最近の中国では海外旅行と投資移民の話が不可分の関係で語られていることは、以前本ブログでも指摘したことがありますが、ニューヨークやオーストラリアの不動産物件の買収話だけではなく、身近な投資先として済州島がここ数年注目されていたのです。

中国の海外不動産投資ブームをいかにビジネスチャンスとするべきか(COTTM2013報告 その5)
http://inbound.exblog.jp/20520343/

これは投資移民のためのサイトの済州島のページです。

济州岛汉拿山小镇 - 韩国投资移民
http://www.jejuvip.com/forum-39-1.html
物件の紹介だけでなく、韓国では50万ドルの投資が必要なことなど、移民のノウハウを解説しています。いまの中国人の投資移民熱には、「いつでも逃げられる海外の拠点を用意しておきたい」という彼らの正直な願望が背景にあると思います。

それにしても、済州島を訪れる「外国人客の9割近くが中国人」という状況にはビックリですが、韓国政府の施策でこの島に限って中国パスポートでもノービザなのですから、当然かもしれません。先日東京を訪れていた中国瀋陽の旅行会社の友人も、最近の中国人の韓国旅行先はソウルか済州島のどちらかで、後者の人気が高いと話していました。ツアー料金が驚くほど安く、ノービザなのがいちばんの理由といいます。
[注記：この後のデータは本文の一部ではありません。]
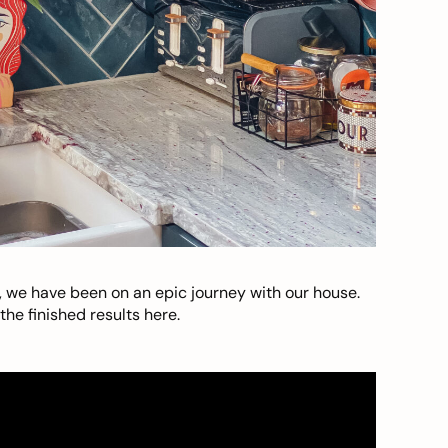
, we have been on an epic journey with our house.
he finished results here.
2014年に600万人を超えた訪韓中国人数は、今年も増加し、700万人を超えるといわれています。問題は、以前も指摘したように、地元では「中国客が増えても大歓迎とはいえない」事情があることでしょう。

中国客が増えても大歓迎といえないのは韓国、台湾でも同じらしい
http://inbound.exblog.jp/23872141/

記事の主張(韓国の視点から東アジア情勢をみることが対話の糸口にならないか)は、中国の韓国への投資移民の話を日韓関係に結び付けようとするところに少々無理を感じますが、こうした複合的な視点は常に必要なことだとは思います。

もっとも、いま済州島で起きていることは、専門家も指摘するように「現政権の志向ではなく、構造的なもの」でしょう。歴史的にみて、かつて起きていたことのひとつの再現なのだと思います。

気になるのは、記事でも指摘するように「中国経済が急減速したり、関係悪化で中国政府が観光や投資を抑えたりしたら、島はどうなるのか」。おそらくこれも、歴史的にみれば再現するかもしれません。その日にどう備えるのか。すなはち、済州島のチャイナタウンが中国全土に増殖する鬼城になる日にです。なぜなら、済州島で起きていることは、中国国内で起きていることにそっくりに見えてしまうからです。